Sony Michel is posting a career-best in average yards per carry.
Totaling 8.5 yards each time he is handed the ball, Michel is also on pace to post his second career 1,000-yard season on the ground. Yet Michel has been able to do this while toting the ball only 74 times through eight games.
At this rate, Michel is actually looking at posting the fewest carries in a season since he was a freshman. Michel had 64 carries in 2014, 219 in 2015 and 152 in 2016.
Being able to rip off big run plays without seeing the ball as much has been a big lift for this Georgia offense. Georgia’s backs haven’t been worn down with the distribution of carries.
“We feel pretty fresh,” Michel said. “I’d say Coach (Kirby Smart) does a good job of taking care of us, and the whole team, period. We work and he also takes care of us. We’ll probably take the pads off (in practice) sometimes and we’ll still be going fast. I think Coach has a good game-plan when it comes to taking care of our bodies.”
Nick Chubb is in the same boat as Michel. Chubb is leading the SEC in rushing yards with 765 rushing yards but has done this on only 120 carries. He hasn’t had a game in 2017 where he has totaled more than 16 carries.
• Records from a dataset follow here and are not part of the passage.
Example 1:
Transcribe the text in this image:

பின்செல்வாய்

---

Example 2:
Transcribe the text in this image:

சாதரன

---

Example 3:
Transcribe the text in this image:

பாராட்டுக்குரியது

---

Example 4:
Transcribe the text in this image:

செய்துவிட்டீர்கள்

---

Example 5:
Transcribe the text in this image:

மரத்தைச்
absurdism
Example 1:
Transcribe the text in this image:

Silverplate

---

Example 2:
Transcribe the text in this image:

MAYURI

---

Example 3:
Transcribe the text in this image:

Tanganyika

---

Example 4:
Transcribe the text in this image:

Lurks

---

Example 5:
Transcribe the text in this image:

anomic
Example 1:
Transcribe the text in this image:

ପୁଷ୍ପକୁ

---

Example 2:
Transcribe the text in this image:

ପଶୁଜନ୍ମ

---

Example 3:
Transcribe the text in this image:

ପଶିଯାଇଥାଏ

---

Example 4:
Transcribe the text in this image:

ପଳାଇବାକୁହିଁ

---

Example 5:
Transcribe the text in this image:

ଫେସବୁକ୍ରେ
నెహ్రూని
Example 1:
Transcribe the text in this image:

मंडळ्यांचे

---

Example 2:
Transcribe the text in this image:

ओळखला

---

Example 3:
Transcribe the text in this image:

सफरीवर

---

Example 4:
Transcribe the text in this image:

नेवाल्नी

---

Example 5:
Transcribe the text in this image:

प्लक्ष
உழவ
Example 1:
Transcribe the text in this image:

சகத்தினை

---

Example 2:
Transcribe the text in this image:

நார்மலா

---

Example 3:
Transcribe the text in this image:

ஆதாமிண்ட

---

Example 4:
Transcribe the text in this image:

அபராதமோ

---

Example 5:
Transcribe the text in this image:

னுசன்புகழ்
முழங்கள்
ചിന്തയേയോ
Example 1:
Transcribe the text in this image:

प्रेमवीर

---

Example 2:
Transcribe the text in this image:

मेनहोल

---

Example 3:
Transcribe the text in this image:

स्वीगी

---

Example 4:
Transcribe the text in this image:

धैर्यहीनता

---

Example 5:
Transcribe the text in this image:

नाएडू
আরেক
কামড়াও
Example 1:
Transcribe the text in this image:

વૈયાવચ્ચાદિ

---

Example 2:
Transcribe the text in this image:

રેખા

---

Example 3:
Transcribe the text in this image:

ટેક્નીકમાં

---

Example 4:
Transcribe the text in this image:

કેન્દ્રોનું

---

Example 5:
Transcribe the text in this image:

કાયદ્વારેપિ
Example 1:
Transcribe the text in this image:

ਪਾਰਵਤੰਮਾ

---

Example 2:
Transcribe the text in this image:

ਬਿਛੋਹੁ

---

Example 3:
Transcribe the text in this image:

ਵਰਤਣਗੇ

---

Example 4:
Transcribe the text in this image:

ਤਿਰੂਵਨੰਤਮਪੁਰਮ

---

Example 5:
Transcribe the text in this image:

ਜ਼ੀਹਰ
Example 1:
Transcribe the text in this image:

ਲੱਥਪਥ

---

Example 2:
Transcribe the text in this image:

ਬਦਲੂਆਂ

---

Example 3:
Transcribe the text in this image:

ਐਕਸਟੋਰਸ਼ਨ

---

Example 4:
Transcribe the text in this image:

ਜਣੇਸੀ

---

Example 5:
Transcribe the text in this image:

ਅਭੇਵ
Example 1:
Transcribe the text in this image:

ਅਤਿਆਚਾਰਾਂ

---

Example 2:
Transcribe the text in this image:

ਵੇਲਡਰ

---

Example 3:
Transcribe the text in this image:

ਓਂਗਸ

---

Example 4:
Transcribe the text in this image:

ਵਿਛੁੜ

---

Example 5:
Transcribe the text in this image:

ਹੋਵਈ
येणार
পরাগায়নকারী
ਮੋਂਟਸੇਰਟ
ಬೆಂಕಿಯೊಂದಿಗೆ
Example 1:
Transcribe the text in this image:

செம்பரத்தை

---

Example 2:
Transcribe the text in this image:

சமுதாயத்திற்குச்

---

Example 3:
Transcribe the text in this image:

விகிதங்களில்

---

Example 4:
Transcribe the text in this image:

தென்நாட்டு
The same applies for Michel.
But Chubb has been the lead back in an offense averaging 284 rushing yards per game. With a counterpart in Michel, and with three quality backups in D’Andre Swift (46 carries, 366 yards), Elijah Holyfield (32 carries, 227 yards) and Brian Herrien (51 carries, 166 yards), Chubb hasn’t been asked to shoulder the burden completely.
“I feel great, I feel better now than I did at the beginning of the season,” Chubb said. “It’s how we’ve been sharing the load and not playing full games also. That also helps. We’re doing a good job taking care of everybody.”
But with the carries divvied up, there hasn’t been much room to post gaudy stats. That has kept both Chubb and Michel out of the Heisman Trophy conversation through the first two-thirds of the season. And with Penn State running back Saquon Barkley (1,272 total yards, 12 touchdowns) and Stanford running back Bryce Love (1,387 rushing yards, 11 touchdowns), it’s unlikely they’ll jump into the race.
Chubb, however, isn’t too concerned. As long as Georgia keeps winning, he is fine with the Heisman going to someone else.
“I don’t want it. They can keep it,” Chubb said with a smile.
Georgia has been able to manage the carries in a rushing attack that is averaging 47.3 rushes as a team per game. With the Bulldogs blowing out opponents in seven of eight games, plenty of fourth quarter touches have gone to Swift, Herrien and Holyfield.
Alabama may be the only other team in the nation that boasts the kind of depth Georgia has at running back.
Right guard Solomon Kindley has been impressed with how the running backs have been able to rotate while getting the same results.
“That’s perfect,” Kindley said. “They’re getting less carries, they’re still doing what they have to do and we’re winning. We’re still productive.”